Сибирь — неизведанный край, страшный. Вдоль Оби идут поселения — Томская область: Александрова, Стрежевой, через четыреста верст Колпашево, Томск и конец области. А вправо и влево на восемьсот километров в тайге — три-четыре поселка. В Сибири есть сказка. Брешут, где-то в самой глухомани есть место темное, горы и речка, и впадает она в какую-то диковинную страну. Попасть туда можно, а выйти — ни за что. Скалы высокие и абсолютно гладкие. Жуть! Но там, внутри несметные богатства, залежи самородного золота и дичи. Кто брешет? Чукчи.
Доехали мы с Валеркой до тринадцатого поселка. Я не суеверный, я так считаю: двенадцать, четырнадцать… А поселок тринадцатый. Тем хуже ему, я там не живу. Сели на попутку, в Сибири это запросто, только руку протяни. Доехали до тринадцатого километра. А нет зарубок! Наконец нашли, прошли по ним километров тринадцать вместо четырнадцати — озеро.
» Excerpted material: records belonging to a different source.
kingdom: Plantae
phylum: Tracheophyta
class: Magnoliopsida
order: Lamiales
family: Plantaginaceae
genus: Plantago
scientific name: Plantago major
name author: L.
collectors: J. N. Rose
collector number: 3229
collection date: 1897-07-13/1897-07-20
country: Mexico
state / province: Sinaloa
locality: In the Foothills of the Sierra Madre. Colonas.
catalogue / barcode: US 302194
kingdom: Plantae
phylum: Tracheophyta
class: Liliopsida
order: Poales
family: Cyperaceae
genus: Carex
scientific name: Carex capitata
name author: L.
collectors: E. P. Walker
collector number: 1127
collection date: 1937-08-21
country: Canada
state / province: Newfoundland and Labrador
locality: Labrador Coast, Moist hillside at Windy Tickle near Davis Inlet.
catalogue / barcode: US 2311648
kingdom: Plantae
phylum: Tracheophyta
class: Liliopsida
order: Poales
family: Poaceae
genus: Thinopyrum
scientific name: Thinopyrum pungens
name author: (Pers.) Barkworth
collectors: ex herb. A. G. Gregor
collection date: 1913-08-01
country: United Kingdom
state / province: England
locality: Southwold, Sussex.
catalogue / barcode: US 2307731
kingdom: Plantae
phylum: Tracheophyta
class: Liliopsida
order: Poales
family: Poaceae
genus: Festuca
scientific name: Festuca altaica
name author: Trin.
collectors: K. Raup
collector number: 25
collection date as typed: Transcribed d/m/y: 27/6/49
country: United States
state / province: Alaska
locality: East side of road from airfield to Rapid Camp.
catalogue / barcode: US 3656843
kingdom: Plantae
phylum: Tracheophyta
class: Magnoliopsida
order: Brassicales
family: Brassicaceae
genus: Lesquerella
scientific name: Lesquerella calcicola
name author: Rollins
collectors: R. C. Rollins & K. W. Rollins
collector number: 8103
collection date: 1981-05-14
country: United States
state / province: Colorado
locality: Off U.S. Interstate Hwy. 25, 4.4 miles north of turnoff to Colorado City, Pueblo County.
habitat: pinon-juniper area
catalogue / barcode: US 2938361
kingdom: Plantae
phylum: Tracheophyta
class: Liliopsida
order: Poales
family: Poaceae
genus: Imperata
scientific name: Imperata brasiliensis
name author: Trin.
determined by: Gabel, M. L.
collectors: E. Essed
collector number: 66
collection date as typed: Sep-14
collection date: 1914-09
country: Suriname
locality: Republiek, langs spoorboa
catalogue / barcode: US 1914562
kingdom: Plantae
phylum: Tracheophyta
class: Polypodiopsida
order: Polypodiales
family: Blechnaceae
Тишина. Выкопали лунки, расплели удочки. А мы запасливые, пожрать взяли на весь день: и колбасу, и хлеб, и орешки с таранькой.
— Валерка, гони червей.
— Каких червей, Рыжий?
— Ну, каких… твоих. Ты же взял червей.
— Кто?
— Ты, блин!
— А чего, я должен был брать червей?
— Так ты сам сказал: я возьму червей!
— Это ты сказал: я возьму червей.
— Нет. Я сказал, что только два дня назад их порубил. Они только что пополам перерублены, еще не дошли. А ты сказал, что уже недели полторы как порубил, что они у тебя уже готовенькие.
Короче, червей мы не взяли. Смешно? Нет, над собой смеяться грех. Я говорю Валерке:
— Ну здрасьте! Чего ж ты меня сюда позвал?
Но Валерка тоже себе на уме:
— У меня есть колбаса, давай на колбасу попробуем.
На какую колбасу? Ну, я не помню. Может, копченую. У Валерки бабушка ветеран войны. Дали мы окуням копченой колбасы, колбаса пошла хорошо: рыба стала клевать, снимала ее с крючка моментально, но сама на крючок не ловилась. Пробовали на хлеб — ни в какую!
— Валерка! Она уже всю колбасу сожрала. Может, ее на помидоры половить, тем более что у нас их нет? Черт с ней, с перекормленной. Давай хоть посидим здесь, чаю попьем, подуримся.
Мы полазали кругом, камышей накопали. Часам к трем смотрю: идет прямо на нас сумасшедшая белая туча.